[Task goal]:
Nothing but an exact copy of the records below counts as the answer.

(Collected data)
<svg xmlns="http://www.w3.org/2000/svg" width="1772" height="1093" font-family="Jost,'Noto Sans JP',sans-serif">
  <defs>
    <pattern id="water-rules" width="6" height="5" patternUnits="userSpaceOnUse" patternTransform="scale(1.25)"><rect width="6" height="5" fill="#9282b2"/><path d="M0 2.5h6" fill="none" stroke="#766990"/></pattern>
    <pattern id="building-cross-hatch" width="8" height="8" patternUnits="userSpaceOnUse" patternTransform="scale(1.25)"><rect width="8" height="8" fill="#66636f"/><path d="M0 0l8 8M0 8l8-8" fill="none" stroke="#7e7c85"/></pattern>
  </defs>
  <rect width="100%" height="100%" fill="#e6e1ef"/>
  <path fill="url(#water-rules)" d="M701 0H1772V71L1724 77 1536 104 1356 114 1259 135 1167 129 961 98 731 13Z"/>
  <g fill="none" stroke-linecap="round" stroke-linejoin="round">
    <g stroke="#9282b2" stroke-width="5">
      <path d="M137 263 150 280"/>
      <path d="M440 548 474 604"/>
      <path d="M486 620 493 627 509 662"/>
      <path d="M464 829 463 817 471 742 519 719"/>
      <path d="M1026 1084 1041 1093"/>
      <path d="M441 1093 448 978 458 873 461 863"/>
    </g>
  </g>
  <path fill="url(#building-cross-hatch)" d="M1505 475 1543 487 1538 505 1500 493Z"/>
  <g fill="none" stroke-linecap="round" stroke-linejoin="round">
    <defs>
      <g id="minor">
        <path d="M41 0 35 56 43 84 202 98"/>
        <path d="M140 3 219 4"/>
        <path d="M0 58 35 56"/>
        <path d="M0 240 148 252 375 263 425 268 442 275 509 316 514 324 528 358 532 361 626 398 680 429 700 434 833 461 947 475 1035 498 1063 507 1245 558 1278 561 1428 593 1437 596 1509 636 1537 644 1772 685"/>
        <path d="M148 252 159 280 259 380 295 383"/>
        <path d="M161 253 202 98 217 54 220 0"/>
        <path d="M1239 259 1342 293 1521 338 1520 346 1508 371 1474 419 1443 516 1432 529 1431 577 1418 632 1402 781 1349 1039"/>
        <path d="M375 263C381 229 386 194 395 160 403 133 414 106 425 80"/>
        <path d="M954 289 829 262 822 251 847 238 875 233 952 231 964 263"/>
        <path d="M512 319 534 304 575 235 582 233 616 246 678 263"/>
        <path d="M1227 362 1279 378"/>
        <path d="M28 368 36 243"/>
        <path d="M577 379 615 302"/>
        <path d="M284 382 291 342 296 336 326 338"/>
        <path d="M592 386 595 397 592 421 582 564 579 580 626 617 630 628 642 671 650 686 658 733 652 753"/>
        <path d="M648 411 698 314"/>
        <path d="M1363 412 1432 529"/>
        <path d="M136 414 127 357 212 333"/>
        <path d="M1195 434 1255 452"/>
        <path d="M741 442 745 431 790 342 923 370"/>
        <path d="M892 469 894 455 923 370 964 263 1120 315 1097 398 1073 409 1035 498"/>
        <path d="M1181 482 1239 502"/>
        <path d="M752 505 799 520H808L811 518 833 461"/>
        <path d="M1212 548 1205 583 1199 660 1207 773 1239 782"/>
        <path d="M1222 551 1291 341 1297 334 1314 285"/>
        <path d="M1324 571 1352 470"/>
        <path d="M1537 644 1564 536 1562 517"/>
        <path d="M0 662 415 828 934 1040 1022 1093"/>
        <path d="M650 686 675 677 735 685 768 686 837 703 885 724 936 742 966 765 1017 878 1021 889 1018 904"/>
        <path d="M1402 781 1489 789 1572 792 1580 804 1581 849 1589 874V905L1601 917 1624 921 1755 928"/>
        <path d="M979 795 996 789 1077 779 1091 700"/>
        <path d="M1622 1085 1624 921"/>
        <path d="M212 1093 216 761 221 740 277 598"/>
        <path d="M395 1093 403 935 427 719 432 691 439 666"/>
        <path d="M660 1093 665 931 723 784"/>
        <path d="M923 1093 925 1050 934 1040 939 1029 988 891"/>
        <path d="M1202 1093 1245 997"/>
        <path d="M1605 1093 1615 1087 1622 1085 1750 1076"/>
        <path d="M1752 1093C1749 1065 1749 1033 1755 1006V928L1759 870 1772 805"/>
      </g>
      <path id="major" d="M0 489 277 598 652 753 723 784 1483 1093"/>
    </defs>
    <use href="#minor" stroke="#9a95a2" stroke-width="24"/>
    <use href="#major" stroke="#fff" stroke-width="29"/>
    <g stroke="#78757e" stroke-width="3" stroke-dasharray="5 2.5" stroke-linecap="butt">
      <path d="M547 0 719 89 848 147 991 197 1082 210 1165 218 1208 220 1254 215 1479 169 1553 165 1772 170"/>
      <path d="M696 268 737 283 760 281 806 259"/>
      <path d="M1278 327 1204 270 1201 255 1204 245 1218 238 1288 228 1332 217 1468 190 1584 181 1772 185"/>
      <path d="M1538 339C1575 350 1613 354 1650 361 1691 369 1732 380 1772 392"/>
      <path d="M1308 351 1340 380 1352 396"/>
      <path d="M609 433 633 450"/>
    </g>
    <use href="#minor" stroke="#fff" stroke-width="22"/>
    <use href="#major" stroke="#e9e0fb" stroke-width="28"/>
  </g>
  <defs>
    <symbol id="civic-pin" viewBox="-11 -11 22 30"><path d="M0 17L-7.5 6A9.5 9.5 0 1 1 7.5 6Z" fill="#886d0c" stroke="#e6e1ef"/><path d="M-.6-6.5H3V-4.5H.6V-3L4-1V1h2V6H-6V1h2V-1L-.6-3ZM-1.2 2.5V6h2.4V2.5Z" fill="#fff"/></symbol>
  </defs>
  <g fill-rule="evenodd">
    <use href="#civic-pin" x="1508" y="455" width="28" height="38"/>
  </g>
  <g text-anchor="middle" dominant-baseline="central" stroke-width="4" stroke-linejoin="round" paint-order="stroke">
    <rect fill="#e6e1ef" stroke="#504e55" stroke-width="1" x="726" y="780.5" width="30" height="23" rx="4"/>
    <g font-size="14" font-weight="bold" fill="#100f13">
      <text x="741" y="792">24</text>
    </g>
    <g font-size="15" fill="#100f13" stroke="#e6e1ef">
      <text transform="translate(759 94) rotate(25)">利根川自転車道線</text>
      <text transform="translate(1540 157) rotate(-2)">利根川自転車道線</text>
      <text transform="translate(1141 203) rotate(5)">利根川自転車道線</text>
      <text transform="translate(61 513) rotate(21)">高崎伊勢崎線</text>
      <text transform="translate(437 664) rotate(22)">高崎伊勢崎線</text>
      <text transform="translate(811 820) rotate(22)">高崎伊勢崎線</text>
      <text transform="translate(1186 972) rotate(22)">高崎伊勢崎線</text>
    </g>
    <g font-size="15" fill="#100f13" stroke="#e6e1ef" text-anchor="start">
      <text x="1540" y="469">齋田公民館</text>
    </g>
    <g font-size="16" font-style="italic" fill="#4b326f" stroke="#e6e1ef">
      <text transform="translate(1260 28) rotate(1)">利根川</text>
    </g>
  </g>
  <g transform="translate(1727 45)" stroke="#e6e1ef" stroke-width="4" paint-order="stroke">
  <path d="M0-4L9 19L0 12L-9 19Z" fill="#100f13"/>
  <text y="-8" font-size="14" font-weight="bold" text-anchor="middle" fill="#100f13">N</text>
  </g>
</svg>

[Finished task]:
<svg xmlns="http://www.w3.org/2000/svg" width="1772" height="1093" font-family="Jost,'Noto Sans JP',sans-serif">
  <defs>
    <pattern id="water-rules" width="6" height="5" patternUnits="userSpaceOnUse" patternTransform="scale(1.25)"><rect width="6" height="5" fill="#9282b2"/><path d="M0 2.5h6" fill="none" stroke="#766990"/></pattern>
    <pattern id="building-cross-hatch" width="8" height="8" patternUnits="userSpaceOnUse" patternTransform="scale(1.25)"><rect width="8" height="8" fill="#66636f"/><path d="M0 0l8 8M0 8l8-8" fill="none" stroke="#7e7c85"/></pattern>
  </defs>
  <rect width="100%" height="100%" fill="#e6e1ef"/>
  <path fill="url(#water-rules)" d="M701 0H1772V71L1724 77 1536 104 1356 114 1259 135 1167 129 961 98 731 13Z"/>
  <g fill="none" stroke-linecap="round" stroke-linejoin="round">
    <g stroke="#9282b2" stroke-width="5">
      <path d="M137 263 150 280"/>
      <path d="M440 548 474 604"/>
      <path d="M486 620 493 627 509 662"/>
      <path d="M464 829 463 817 471 742 519 719"/>
      <path d="M1026 1084 1041 1093"/>
      <path d="M441 1093 448 978 458 873 461 863"/>
    </g>
  </g>
  <path fill="url(#building-cross-hatch)" d="M1505 475 1543 487 1538 505 1500 493Z"/>
  <g fill="none" stroke-linecap="round" stroke-linejoin="round">
    <defs>
      <g id="minor">
        <path d="M41 0 35 56 43 84 202 98"/>
        <path d="M140 3 219 4"/>
        <path d="M0 58 35 56"/>
        <path d="M0 240 148 252 375 263 425 268 442 275 509 316 514 324 528 358 532 361 626 398 680 429 700 434 833 461 947 475 1035 498 1063 507 1245 558 1278 561 1428 593 1437 596 1509 636 1537 644 1772 685"/>
        <path d="M148 252 159 280 259 380 295 383"/>
        <path d="M161 253 202 98 217 54 220 0"/>
        <path d="M1239 259 1342 293 1521 338 1520 346 1508 371 1474 419 1443 516 1432 529 1431 577 1418 632 1402 781 1349 1039"/>
        <path d="M375 263C381 229 386 194 395 160 403 133 414 106 425 80"/>
        <path d="M954 289 829 262 822 251 847 238 875 233 952 231 964 263"/>
        <path d="M512 319 534 304 575 235 582 233 616 246 678 263"/>
        <path d="M1227 362 1279 378"/>
        <path d="M28 368 36 243"/>
        <path d="M577 379 615 302"/>
        <path d="M284 382 291 342 296 336 326 338"/>
        <path d="M592 386 595 397 592 421 582 564 579 580 626 617 630 628 642 671 650 686 658 733 652 753"/>
        <path d="M648 411 698 314"/>
        <path d="M1363 412 1432 529"/>
        <path d="M136 414 127 357 212 333"/>
        <path d="M1195 434 1255 452"/>
        <path d="M741 442 745 431 790 342 923 370"/>
        <path d="M892 469 894 455 923 370 964 263 1120 315 1097 398 1073 409 1035 498"/>
        <path d="M1181 482 1239 502"/>
        <path d="M752 505 799 520H808L811 518 833 461"/>
        <path d="M1212 548 1205 583 1199 660 1207 773 1239 782"/>
        <path d="M1222 551 1291 341 1297 334 1314 285"/>
        <path d="M1324 571 1352 470"/>
        <path d="M1537 644 1564 536 1562 517"/>
        <path d="M0 662 415 828 934 1040 1022 1093"/>
        <path d="M650 686 675 677 735 685 768 686 837 703 885 724 936 742 966 765 1017 878 1021 889 1018 904"/>
        <path d="M1402 781 1489 789 1572 792 1580 804 1581 849 1589 874V905L1601 917 1624 921 1755 928"/>
        <path d="M979 795 996 789 1077 779 1091 700"/>
        <path d="M1622 1085 1624 921"/>
        <path d="M212 1093 216 761 221 740 277 598"/>
        <path d="M395 1093 403 935 427 719 432 691 439 666"/>
        <path d="M660 1093 665 931 723 784"/>
        <path d="M923 1093 925 1050 934 1040 939 1029 988 891"/>
        <path d="M1202 1093 1245 997"/>
        <path d="M1605 1093 1615 1087 1622 1085 1750 1076"/>
        <path d="M1752 1093C1749 1065 1749 1033 1755 1006V928L1759 870 1772 805"/>
      </g>
      <path id="major" d="M0 489 277 598 652 753 723 784 1483 1093"/>
    </defs>
    <use href="#minor" stroke="#9a95a2" stroke-width="24"/>
    <use href="#major" stroke="#fff" stroke-width="29"/>
    <g stroke="#78757e" stroke-width="3" stroke-dasharray="5 2.5" stroke-linecap="butt">
      <path d="M547 0 719 89 848 147 991 197 1082 210 1165 218 1208 220 1254 215 1479 169 1553 165 1772 170"/>
      <path d="M696 268 737 283 760 281 806 259"/>
      <path d="M1278 327 1204 270 1201 255 1204 245 1218 238 1288 228 1332 217 1468 190 1584 181 1772 185"/>
      <path d="M1538 339C1575 350 1613 354 1650 361 1691 369 1732 380 1772 392"/>
      <path d="M1308 351 1340 380 1352 396"/>
      <path d="M609 433 633 450"/>
    </g>
    <use href="#minor" stroke="#fff" stroke-width="22"/>
    <use href="#major" stroke="#e9e0fb" stroke-width="28"/>
  </g>
  <defs>
    <symbol id="civic-pin" viewBox="-11 -11 22 30"><path d="M0 17L-7.5 6A9.5 9.5 0 1 1 7.5 6Z" fill="#886d0c" stroke="#e6e1ef"/><path d="M-.6-6.5H3V-4.5H.6V-3L4-1V1h2V6H-6V1h2V-1L-.6-3ZM-1.2 2.5V6h2.4V2.5Z" fill="#fff"/></symbol>
  </defs>
  <g fill-rule="evenodd">
    <use href="#civic-pin" x="1508" y="455" width="28" height="38"/>
  </g>
  <g text-anchor="middle" dominant-baseline="central" stroke-width="4" stroke-linejoin="round" paint-order="stroke">
    <rect fill="#e6e1ef" stroke="#504e55" stroke-width="1" x="726" y="780.5" width="30" height="23" rx="4"/>
    <g font-size="14" font-weight="bold" fill="#100f13">
      <text x="741" y="792">24</text>
    </g>
    <g font-size="15" fill="#100f13" stroke="#e6e1ef">
      <text transform="translate(759 94) rotate(25)">利根川自転車道線</text>
      <text transform="translate(1540 157) rotate(-2)">利根川自転車道線</text>
      <text transform="translate(1141 203) rotate(5)">利根川自転車道線</text>
      <text transform="translate(61 513) rotate(21)">高崎伊勢崎線</text>
      <text transform="translate(437 664) rotate(22)">高崎伊勢崎線</text>
      <text transform="translate(811 820) rotate(22)">高崎伊勢崎線</text>
      <text transform="translate(1186 972) rotate(22)">高崎伊勢崎線</text>
    </g>
    <g font-size="15" fill="#100f13" stroke="#e6e1ef" text-anchor="start">
      <text x="1540" y="469">齋田公民館</text>
    </g>
    <g font-size="16" font-style="italic" fill="#4b326f" stroke="#e6e1ef">
      <text transform="translate(1260 28) rotate(1)">利根川</text>
    </g>
  </g>
  <g transform="translate(1727 45)" stroke="#e6e1ef" stroke-width="4" paint-order="stroke">
  <path d="M0-4L9 19L0 12L-9 19Z" fill="#100f13"/>
  <text y="-8" font-size="14" font-weight="bold" text-anchor="middle" fill="#100f13">N</text>
  </g>
</svg>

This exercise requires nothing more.